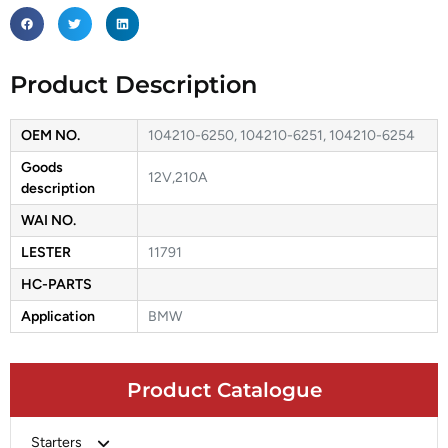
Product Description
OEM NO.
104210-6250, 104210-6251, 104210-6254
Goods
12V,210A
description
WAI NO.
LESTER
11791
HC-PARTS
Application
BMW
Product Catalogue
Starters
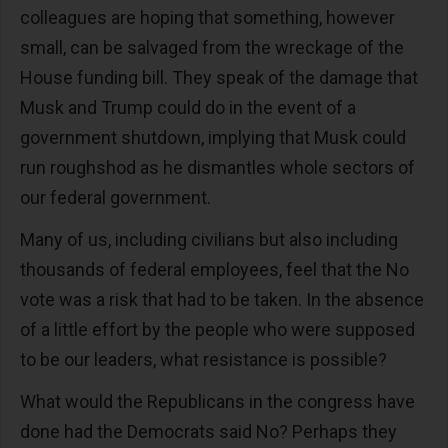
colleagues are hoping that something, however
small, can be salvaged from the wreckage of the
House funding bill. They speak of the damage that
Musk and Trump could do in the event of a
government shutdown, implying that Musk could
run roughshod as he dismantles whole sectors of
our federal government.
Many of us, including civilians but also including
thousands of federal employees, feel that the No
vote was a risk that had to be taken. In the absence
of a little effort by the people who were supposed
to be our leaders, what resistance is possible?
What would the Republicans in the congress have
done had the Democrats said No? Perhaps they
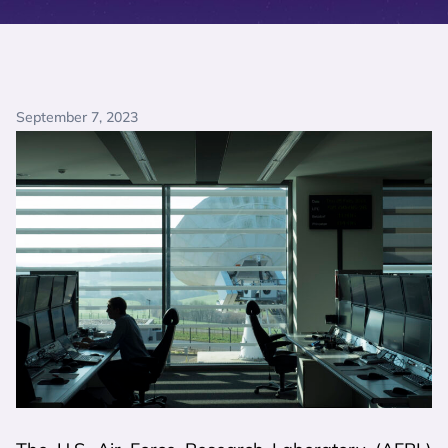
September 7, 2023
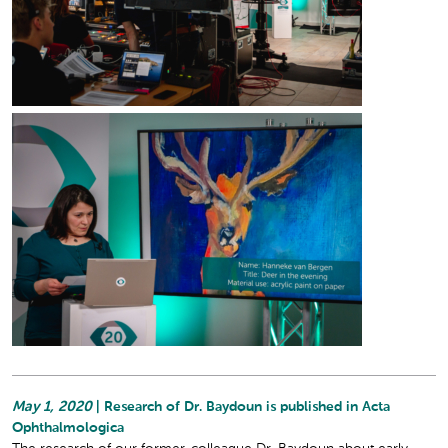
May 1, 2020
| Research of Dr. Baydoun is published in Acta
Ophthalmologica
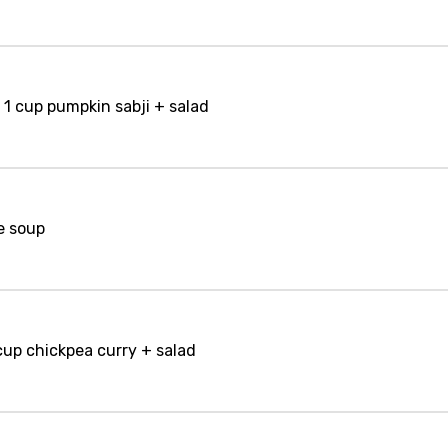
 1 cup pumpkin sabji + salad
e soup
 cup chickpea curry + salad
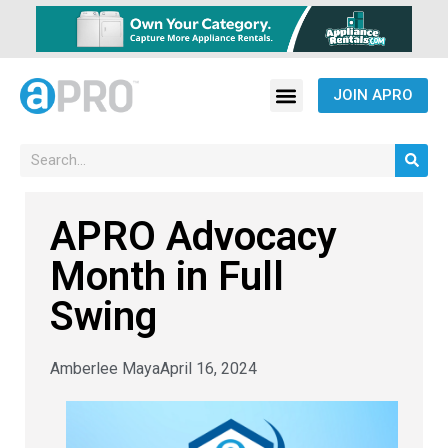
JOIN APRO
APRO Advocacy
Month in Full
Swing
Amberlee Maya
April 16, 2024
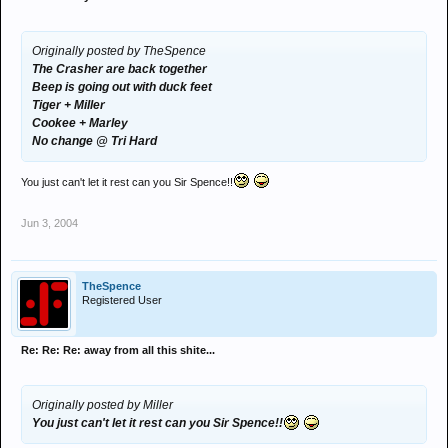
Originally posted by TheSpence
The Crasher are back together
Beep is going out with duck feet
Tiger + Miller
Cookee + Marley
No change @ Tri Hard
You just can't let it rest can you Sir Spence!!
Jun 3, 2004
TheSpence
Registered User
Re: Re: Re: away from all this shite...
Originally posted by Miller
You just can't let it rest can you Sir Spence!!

▶ _Your goal_
Copy out every line of text in the data above without changing anything, and leave the pictures out of your answer.

▶ _Task solution_
Product Description
OEM NO.
104210-6250, 104210-6251, 104210-6254
Goods
12V,210A
description
WAI NO.
LESTER
11791
HC-PARTS
Application
BMW
Product Catalogue
Starters
colleagues are hoping that something, however
small, can be salvaged from the wreckage of the
House funding bill. They speak of the damage that
Musk and Trump could do in the event of a
government shutdown, implying that Musk could
run roughshod as he dismantles whole sectors of
our federal government.
Many of us, including civilians but also including
thousands of federal employees, feel that the No
vote was a risk that had to be taken. In the absence
of a little effort by the people who were supposed
to be our leaders, what resistance is possible?
What would the Republicans in the congress have
done had the Democrats said No? Perhaps they
September 7, 2023
May 1, 2020
| Research of Dr. Baydoun is published in Acta
Ophthalmologica
 1 cup pumpkin sabji + salad
e soup
 cup chickpea curry + salad
JOIN APRO
APRO Advocacy
Month in Full
Swing
Amberlee Maya
April 16, 2024
Originally posted by TheSpence
The Crasher are back together
Beep is going out with duck feet
Tiger + Miller
Cookee + Marley
No change @ Tri Hard
You just can't let it rest can you Sir Spence!!
Jun 3, 2004
TheSpence
Registered User
Re: Re: Re: away from all this shite...
Originally posted by Miller
You just can't let it rest can you Sir Spence!!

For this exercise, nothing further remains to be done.